Josh doesn’t know what to do, or what to say. ‘Post-nut clarity’, he’d once heard an intern tell another about a hook-up they’d regretted. And he thinks that was their orgasm, not their partners, but he doesn’t really see what the difference is.
“We, uh.” He drops the tissues that Wolf came on into his waste paper basket. Frowns to himself. “We shouldn’t have done that.” He shouldn’t have done that.
Wolf’s expression closes off. “Right,” he says. Then: “I should go.”
“Right,” Josh says, a pointless echo. “You should.”
Wolf nods once, more to himself than Josh.
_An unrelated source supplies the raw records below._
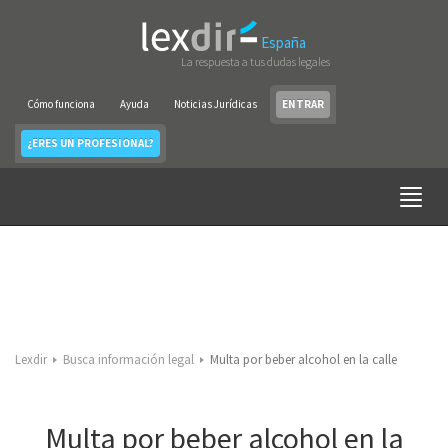
España
La respuesta a tus dudas legales
Cómo funciona
Ayuda
Noticias Jurídicas
ENTRAR
¿ERES UN PROFESIONAL?
Lexdir
Busca información legal
Multa por beber alcohol en la calle
Multa por beber alcohol en la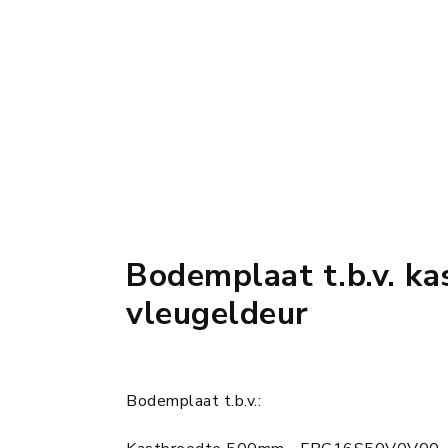
Bodemplaat t.b.v. ka
vleugeldeur
Bodemplaat t.b.v.: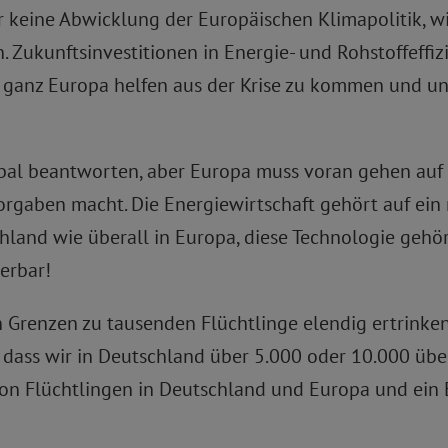
keine Abwicklung der Europäischen Klimapolitik, wie 
 Zukunftsinvestitionen in Energie- und Rohstoffeffiz
n ganz Europa helfen aus der Krise zu kommen und u
obal beantworten, aber Europa muss voran gehen auf
Vorgaben macht. Die Energiewirtschaft gehört auf ei
and wie überall in Europa, diese Technologie gehört
uerbar!
n Grenzen zu tausenden Flüchtlinge elendig ertrinken
 dass wir in Deutschland über 5.000 oder 10.000 übe
von Flüchtlingen in Deutschland und Europa und e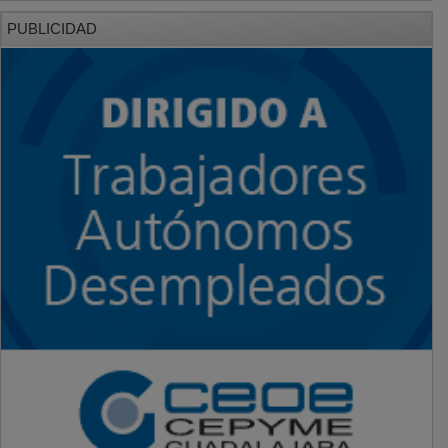
PUBLICIDAD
Josh can only stand there.
Before Wolf leaves, he stops in the doorway and looks back over his shoulder; finds Josh.
Hope, traitorous hope, fills Josh’s chest. Wolf has always been so much better at wanting things. He was the one who kissed Josh on that street corner, and he was the one who told Josh that they shouldn’t give up on each other, and he—
“Remember those scans,” Wolf says, cold; colder than Josh ever thought him capable of.
That hope goes sour. Josh just about manages to nod, a single perfunctory up-down motion of his head. “Yes.”
Then Wolf walks away.
And Josh is left standing there in the middle of his office, with fresh memories of Oliver Wolf’s touch and yet not a single thing to show for it.